We do have some other rules to our friendly competition. You will not keep your head down when you swing. Nor will you follow through. You will not keep silent during one's backswing nor drive through the ball with your hips. The first person that offers helpful advice on my swing will find an errant 9 iron wizzing past the bridge of their nose. Anyone caught keeping score after the third hole is clearly sober and is ejected from the competition. Or sometimes we just tackle them and rub buffalo grass in their hair.
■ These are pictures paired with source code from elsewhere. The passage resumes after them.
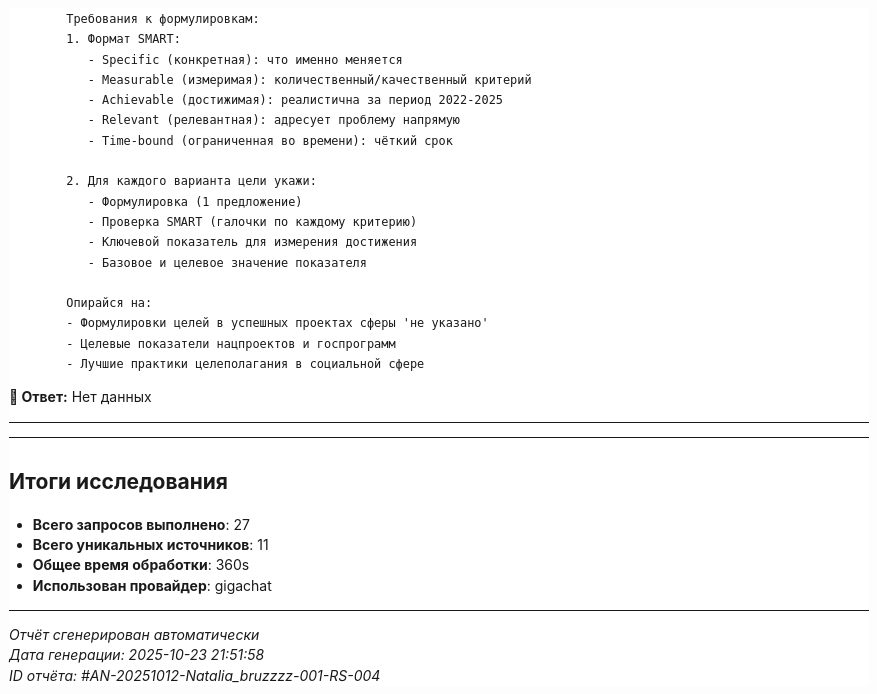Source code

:             Требования к формулировкам:
            1. Формат SMART:
               - Specific (конкретная): что именно меняется
               - Measurable (измеримая): количественный/качественный критерий
               - Achievable (достижимая): реалистична за период 2022-2025
               - Relevant (релевантная): адресует проблему напрямую
               - Time-bound (ограниченная во времени): чёткий срок

            2. Для каждого варианта цели укажи:
               - Формулировка (1 предложение)
               - Проверка SMART (галочки по каждому критерию)
               - Ключевой показатель для измерения достижения
               - Базовое и целевое значение показателя

            Опирайся на:
            - Формулировки целей в успешных проектах сферы 'не указано'
            - Целевые показатели нацпроектов и госпрограмм
            - Лучшие практики целеполагания в социальной сфере

**💬 Ответ:** Нет данных

---

---

## Итоги исследования

- **Всего запросов выполнено**: 27
- **Всего уникальных источников**: 11
- **Общее время обработки**: 360s
- **Использован провайдер**: gigachat

---
*Отчёт сгенерирован автоматически*  
*Дата генерации: 2025-10-23 21:51:58*  
*ID отчёта: #AN-20251012-Natalia_bruzzzz-001-RS-004*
What follows is only a distant, unruly cousin of golf. As the afternoon wears on and the Nalgene bottles lighten, it descends into a baser form of entertainment. Mostly, our tournament becomes howls of laughter and rolling on the ground as someone lets go on the upswing or whacks themselves on the toe. Massive divots are carved out of the ground in front of an unmoved golf ball. Occasionally we must break from the tournament to replenish our drinks. The more properly behaved members of the rafting party will setup a table somewhere on the grounds full of delicate cheeses and delightful cocktails. While they decant wine and discuss 401k's, our miscreant contingent wades through this offering like Sherman through Atlanta. After gorging ourselves on finger-scooped gouda and pinot gris right from the bottle, we wipe the crumbs off our faces with our shirts and express our gratitude with a large belch. "BUUURRRRAPPPP!" we pronounce as we take our leave and amble back to the course.
The bacchanalia spirals down throughout the evening in and out of my memory. I have snapshots of acting the right fool but the snapshot never comes with context or order to the events. The following morning finds me cotton-mouthed and feeling like a bag of hammered shit as I try to re-construct the jackassery of the evening. Did I really drop a full glass of gin on top of Nick's head in the sauna? Who threw up in the grass last night?
And where the hell are my pants anyhow?